Ich denke vor allem an die Jungen, Mädchen und Frauen, die der Prostitution und dem Menschenhandel ausgesetzt sind und in ihrer ureigentlichen Würde gedemütigt werden; ich denke an die jungen Sklaven der Drogenabhängigkeit und Sinnlosigkeit, was am Ende ihren Blick vernebelt und ihre Träume versengt; ich denke an die Migranten, die ihre Häuser und Familien verloren haben, und an so viele andere, die sich wie sie vergessen, verwaist, verlassen fühlen, und »ohne die Kraft, das Licht und den Trost der Freundschaft mit Jesus Christus leben, ohne eine Glaubensgemeinschaft, die sie aufnimmt, ohne einen Horizont von Sinn und Leben« (Apostolisches Schreiben Evangelii gaudium, 49).
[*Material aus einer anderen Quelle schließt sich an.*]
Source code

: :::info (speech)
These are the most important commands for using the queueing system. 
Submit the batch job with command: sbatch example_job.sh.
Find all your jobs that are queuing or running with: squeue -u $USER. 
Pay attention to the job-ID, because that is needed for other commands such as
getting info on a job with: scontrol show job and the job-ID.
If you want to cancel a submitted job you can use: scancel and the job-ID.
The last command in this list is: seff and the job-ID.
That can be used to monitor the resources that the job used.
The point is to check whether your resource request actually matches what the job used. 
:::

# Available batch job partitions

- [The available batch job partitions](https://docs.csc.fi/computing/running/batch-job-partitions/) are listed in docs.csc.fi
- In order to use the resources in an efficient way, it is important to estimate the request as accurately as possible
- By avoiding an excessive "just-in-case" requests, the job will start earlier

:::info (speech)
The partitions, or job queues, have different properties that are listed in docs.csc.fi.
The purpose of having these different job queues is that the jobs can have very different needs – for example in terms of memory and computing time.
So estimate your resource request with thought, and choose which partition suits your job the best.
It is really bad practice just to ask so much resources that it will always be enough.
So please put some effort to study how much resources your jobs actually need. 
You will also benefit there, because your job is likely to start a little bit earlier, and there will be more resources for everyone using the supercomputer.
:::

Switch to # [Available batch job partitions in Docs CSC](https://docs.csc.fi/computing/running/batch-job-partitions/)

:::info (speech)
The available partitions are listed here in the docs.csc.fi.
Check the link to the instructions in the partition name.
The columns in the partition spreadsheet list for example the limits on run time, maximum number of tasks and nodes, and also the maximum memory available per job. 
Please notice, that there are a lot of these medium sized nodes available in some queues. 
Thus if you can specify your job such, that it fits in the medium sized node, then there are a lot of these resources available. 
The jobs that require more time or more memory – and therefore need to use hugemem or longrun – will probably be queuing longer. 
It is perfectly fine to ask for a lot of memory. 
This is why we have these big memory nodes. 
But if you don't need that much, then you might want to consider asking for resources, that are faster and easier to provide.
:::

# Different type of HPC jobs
Ich denke an die ausgebeuteten Fischer, an die Bettler, die niemand beachtet.
Sie alle sind Teil unserer Familie, sie sind unsere Mütter und unsere Brüder und Schwestern; wir wollen unseren Gemeinschaften ihre Gesichter, ihre Wunden, ihr Lächeln, ihr Leben nicht vorenthalten; und wir wollen ihren Wunden und Verletzungen auch nicht die barmherzige Salbung der Liebe Gottes vorenthalten. Der missionarische Jünger weiß, dass Evangelisierung nicht bedeutet, Mitgliederzahlen zu erhöhen oder mächtig zu erscheinen, sondern Türen zu öffnen, um die barmherzige und heilende Umarmung Gottes des Vaters miteinander zu erleben, der uns zu einer Familie macht.
Liebe Gemeinden in Thailand, lasst uns auf den Spuren der ersten Missionare weiter voranschreiten, um all die Gesichter von Müttern, Vätern, Brüdern und Schwestern zu finden, zu entdecken und freudig zu erkennen, die der Herr uns schenken will und die bei unserem sonntäglichen Mahl fehlen.